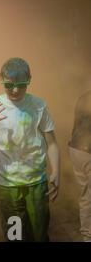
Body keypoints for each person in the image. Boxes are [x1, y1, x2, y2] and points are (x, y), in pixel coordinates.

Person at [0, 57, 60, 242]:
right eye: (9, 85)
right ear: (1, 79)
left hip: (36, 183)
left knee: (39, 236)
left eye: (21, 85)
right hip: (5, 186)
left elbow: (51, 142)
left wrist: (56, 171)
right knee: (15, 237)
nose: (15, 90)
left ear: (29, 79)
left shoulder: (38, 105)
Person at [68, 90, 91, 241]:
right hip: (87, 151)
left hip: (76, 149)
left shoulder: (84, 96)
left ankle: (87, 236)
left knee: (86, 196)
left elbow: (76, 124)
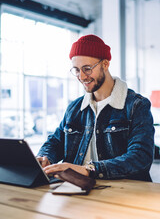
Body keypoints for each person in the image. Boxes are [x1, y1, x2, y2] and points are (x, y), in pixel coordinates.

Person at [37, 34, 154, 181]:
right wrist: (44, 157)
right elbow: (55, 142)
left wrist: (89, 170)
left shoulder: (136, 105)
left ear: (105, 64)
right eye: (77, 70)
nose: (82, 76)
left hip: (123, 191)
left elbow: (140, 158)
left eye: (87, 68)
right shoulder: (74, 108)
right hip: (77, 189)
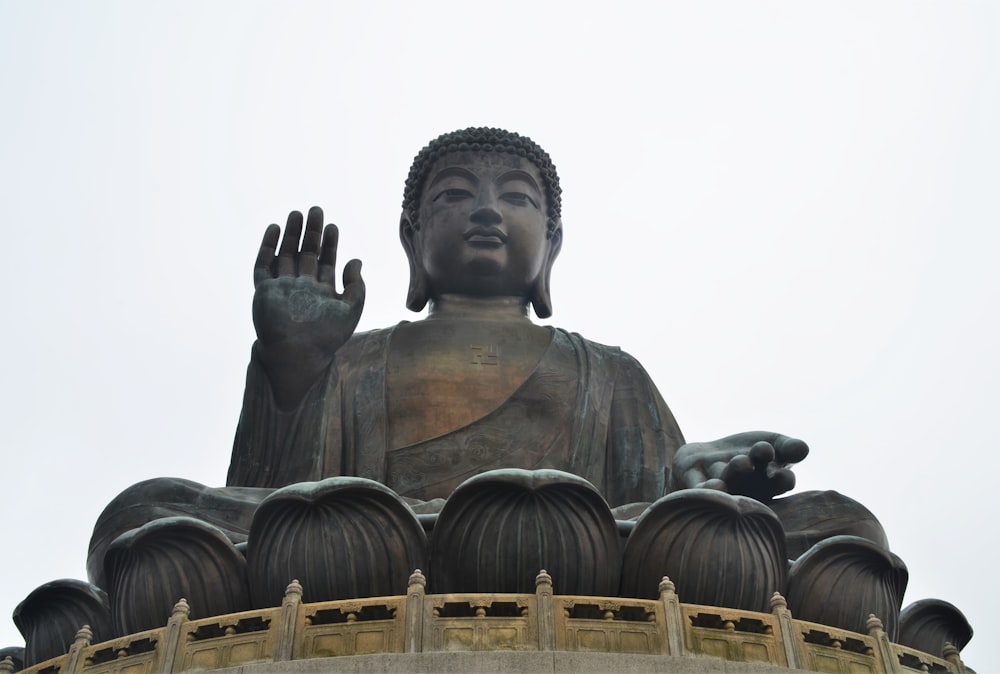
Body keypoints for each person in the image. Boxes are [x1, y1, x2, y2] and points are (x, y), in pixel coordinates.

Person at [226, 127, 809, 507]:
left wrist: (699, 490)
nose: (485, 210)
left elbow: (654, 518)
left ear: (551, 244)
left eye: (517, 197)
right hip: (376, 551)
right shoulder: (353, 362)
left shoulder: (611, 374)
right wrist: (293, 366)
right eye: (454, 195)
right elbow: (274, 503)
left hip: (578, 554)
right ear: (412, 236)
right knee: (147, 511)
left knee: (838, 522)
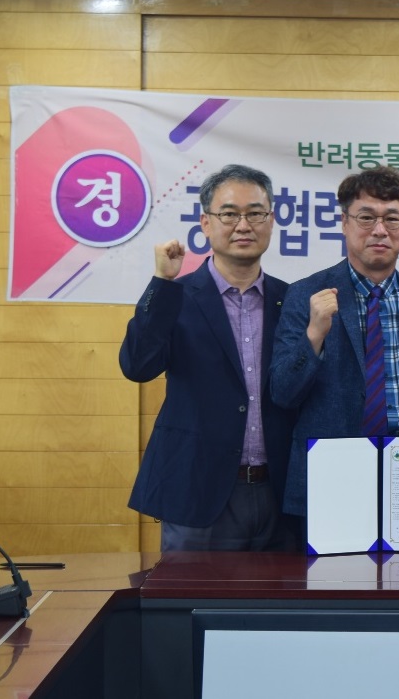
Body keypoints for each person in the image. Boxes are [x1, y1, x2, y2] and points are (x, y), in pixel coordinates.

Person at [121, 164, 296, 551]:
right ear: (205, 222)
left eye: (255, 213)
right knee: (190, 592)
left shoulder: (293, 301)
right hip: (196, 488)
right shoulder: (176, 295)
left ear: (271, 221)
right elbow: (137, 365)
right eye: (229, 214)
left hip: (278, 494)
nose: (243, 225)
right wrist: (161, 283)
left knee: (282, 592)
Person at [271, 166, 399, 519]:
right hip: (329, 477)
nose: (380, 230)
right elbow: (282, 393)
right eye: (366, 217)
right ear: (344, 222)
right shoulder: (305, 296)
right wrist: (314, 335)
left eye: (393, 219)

--

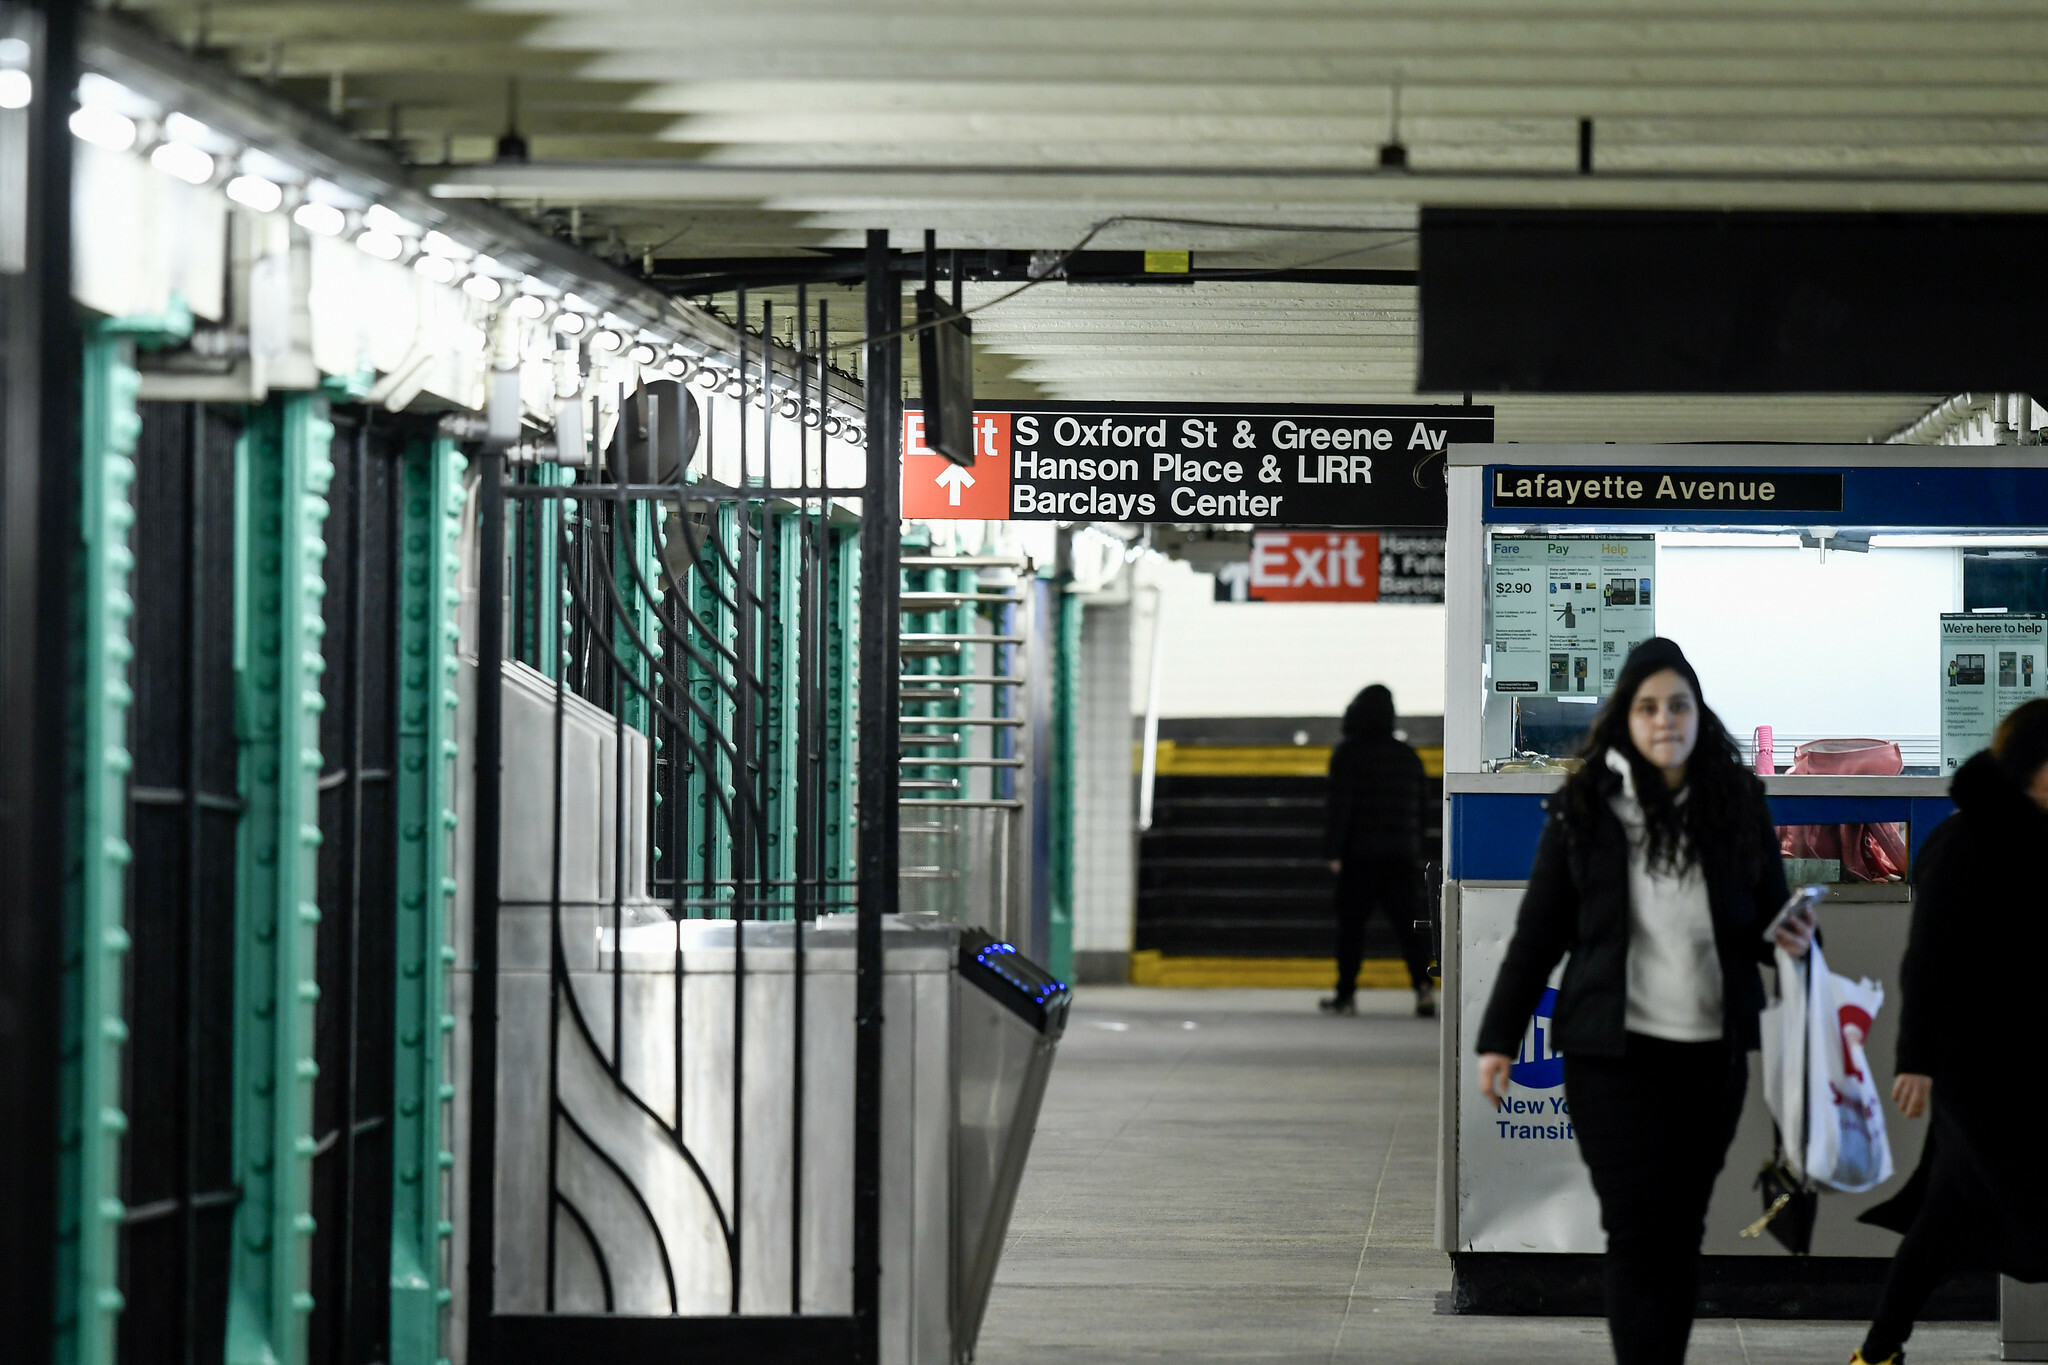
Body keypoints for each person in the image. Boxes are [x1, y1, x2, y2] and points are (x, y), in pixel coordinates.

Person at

» **Task objective**
Leaving out all pictures, set down exactly the lines of the material above, from the line with "left eye: (517, 197)" to the line with "right wrist: (161, 283)" inclusive, and no others.

» **Your response**
left eye: (517, 197)
right hip: (376, 551)
right shoulder: (353, 362)
left shoulder: (611, 374)
right wrist: (293, 366)
right eye: (454, 195)
right elbow: (274, 503)
left hip: (578, 554)
right ear: (412, 236)
right knee: (147, 511)
left knee: (838, 522)
Body keypoints for each person in the image. Boxes are [x1, y1, x2, y2] and points are (x, y), in pixel coordinates.

Person at [121, 164, 296, 551]:
right ear: (205, 222)
left eye: (255, 213)
right knee: (190, 592)
left shoulder: (293, 301)
right hip: (196, 488)
right shoulder: (176, 295)
left ear: (271, 221)
right elbow: (137, 365)
right eye: (229, 214)
left hip: (278, 494)
nose: (243, 225)
right wrist: (161, 283)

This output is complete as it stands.